Dès le premier jour, on te fait comprendre que tu n'es qu'un numéro. Un autre chiffre dans un calcul. Pas un individu. L’intégration se fait à coups de "bonjour, comment ça va ?" et de sourires presque automatisés, comme un code qu'on te lance pour te faire entrer dans la machine. La hiérarchie ? Aussi absente que les fameux processus à suivre. Une hiérarchie où tout est laissé entre les mains d'un superviseur plus occupé à jouer à son jeu de pouvoir qu'à écouter les frustrations des troupes.

Mais ce qui était encore plus frappant, c’était le silence. À Garantie Privée, tu sentais qu'il y avait une certaine folie dans l’air, une tension palpable, mais c’était une forme d’intensité, un peu comme quand tu sais que tu cours vers un mur, mais tu veux quand même voir ce que ça donne. À IPM, cette tension avait été remplacée par une calme mécanique. Une tranquillité mortifère. Comme si tout le monde avait accepté de se laisser entraîner, une sorte de fatalisme collectif.
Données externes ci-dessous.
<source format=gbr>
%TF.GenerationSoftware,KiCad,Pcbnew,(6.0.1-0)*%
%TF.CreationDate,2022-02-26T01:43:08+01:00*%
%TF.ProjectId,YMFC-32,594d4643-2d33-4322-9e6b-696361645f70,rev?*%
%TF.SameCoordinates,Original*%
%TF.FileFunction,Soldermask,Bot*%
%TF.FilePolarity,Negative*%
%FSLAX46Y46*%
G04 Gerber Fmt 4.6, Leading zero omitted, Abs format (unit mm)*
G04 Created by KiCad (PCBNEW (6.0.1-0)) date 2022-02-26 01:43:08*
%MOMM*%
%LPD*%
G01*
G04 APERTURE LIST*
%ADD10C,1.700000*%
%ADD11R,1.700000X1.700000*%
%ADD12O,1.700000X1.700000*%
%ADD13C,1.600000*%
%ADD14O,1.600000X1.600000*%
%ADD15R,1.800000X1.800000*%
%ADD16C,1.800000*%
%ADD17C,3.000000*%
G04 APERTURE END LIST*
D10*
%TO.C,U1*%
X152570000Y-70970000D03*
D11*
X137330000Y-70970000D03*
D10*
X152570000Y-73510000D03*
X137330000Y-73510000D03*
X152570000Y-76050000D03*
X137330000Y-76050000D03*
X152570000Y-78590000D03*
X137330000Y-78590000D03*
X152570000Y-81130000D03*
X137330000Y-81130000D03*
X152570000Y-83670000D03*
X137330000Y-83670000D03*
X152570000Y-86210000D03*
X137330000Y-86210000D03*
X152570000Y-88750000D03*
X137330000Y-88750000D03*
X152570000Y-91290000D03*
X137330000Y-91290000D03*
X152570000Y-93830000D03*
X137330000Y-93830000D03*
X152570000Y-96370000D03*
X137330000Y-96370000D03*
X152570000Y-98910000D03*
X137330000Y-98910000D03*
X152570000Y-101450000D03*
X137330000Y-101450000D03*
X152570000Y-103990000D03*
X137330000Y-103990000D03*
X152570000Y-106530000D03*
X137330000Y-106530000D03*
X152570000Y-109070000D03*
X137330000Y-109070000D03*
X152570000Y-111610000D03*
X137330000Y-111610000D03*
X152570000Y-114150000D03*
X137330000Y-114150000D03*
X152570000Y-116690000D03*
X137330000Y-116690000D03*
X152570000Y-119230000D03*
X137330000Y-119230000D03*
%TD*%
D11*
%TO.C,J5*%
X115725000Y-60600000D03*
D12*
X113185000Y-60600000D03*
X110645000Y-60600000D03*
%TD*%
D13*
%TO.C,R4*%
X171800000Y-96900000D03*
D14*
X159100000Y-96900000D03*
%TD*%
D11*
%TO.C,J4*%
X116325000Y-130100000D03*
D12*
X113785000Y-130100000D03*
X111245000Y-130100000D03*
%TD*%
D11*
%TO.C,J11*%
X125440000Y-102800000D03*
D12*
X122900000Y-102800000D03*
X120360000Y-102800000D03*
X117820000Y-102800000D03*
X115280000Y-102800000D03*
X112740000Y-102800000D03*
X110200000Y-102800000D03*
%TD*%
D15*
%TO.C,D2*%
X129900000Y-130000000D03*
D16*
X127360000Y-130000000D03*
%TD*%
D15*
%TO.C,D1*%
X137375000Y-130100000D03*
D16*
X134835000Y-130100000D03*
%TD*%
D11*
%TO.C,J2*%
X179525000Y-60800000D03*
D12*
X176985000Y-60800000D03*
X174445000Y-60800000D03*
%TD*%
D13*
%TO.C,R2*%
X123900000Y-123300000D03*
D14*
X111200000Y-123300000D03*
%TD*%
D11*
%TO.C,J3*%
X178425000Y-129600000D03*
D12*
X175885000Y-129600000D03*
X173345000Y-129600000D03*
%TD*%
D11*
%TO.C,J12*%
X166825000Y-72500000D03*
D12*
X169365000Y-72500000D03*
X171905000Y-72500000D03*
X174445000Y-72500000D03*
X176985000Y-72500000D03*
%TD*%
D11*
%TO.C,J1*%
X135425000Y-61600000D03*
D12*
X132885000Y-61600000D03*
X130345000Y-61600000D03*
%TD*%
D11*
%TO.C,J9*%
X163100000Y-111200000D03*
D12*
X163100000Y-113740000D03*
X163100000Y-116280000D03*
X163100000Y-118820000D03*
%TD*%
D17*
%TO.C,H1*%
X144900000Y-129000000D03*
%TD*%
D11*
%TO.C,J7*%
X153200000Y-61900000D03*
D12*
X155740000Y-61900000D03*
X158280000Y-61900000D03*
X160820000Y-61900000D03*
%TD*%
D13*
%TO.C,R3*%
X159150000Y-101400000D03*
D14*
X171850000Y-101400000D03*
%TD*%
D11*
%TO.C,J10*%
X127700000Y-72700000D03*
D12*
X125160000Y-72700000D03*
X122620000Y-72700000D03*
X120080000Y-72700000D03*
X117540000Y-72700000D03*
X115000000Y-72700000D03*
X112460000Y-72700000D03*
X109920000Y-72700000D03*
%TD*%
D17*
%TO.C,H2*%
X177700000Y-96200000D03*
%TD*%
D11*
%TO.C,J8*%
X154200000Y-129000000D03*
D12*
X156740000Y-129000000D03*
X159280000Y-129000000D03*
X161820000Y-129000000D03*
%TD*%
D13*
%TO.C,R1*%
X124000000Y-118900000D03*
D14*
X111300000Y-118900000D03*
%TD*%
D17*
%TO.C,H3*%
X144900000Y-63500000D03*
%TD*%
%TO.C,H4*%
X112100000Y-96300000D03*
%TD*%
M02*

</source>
Et là, une question s'impose. Était-ce vraiment mieux ? Partir de Garantie Privée pour ça ? Peut-être que je m’étais échappé d’un enfer pour arriver dans un autre. Mais à ce moment-là, j'avais pris une décision : il me fallait un nouveau souffle. Et peut-être que ce nouveau souffle, il viendrait d'un autre endroit encore, quelque part où l’humain aurait encore sa place. Mais je ne pouvais pas le savoir, pas encore. Ce qui était certain, c’est que je n’étais plus prêt à vendre mon âme pour une prime, et que je n'avais plus aucune illusion sur la fausse sécurité que ces centres d’appel pouvaient offrir.
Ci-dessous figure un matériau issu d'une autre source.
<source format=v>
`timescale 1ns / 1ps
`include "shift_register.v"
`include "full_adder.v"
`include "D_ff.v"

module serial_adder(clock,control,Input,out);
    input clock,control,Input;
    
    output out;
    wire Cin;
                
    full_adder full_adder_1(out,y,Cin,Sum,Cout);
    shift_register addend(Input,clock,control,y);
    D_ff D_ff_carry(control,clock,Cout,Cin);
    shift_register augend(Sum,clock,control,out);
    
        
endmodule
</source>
Le Silence Avant le Cri Final

Finalement, IPM, tout comme Garantie Privée, me donna une chose précieuse : la perspective. Pas de prime exubérante, pas de fausses promesses. Mais une compréhension plus profonde de l’envers du décor. La plupart des gens dans ces centres d'appel sont là à cause des promesses d'argent facile, des rêves de primes alléchantes. Mais en réalité, ce qu’ils te demandent, c’est de vendre ton âme et ton temps. Ils te demandent de croire qu’en échange de ton obéissance aveugle, tu obtiendras une petite récompense. Mais en vrai, tu ne fais que devenir un rouage dans une machine qui tourne sans fin.
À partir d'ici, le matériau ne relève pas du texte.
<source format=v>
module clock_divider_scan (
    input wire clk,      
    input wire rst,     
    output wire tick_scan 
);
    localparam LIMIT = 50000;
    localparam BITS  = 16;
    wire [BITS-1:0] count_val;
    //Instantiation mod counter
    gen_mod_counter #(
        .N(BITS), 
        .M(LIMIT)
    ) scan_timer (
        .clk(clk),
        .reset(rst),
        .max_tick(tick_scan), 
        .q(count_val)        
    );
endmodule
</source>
Et c’est là que je me suis retrouvé : entre deux mondes. Un monde où j'avais compris que l’honnêteté me coûtait des primes, mais me gardait mon âme, et un autre, plus cynique, où les règles étaient bousculées, mais au prix de tout.

Je savais une chose : il me fallait sortir de ce cycle. Trouver un vrai chemin. Un chemin où la réussite ne se mesurait pas en primes ni en bonus, mais en dignité et en respect.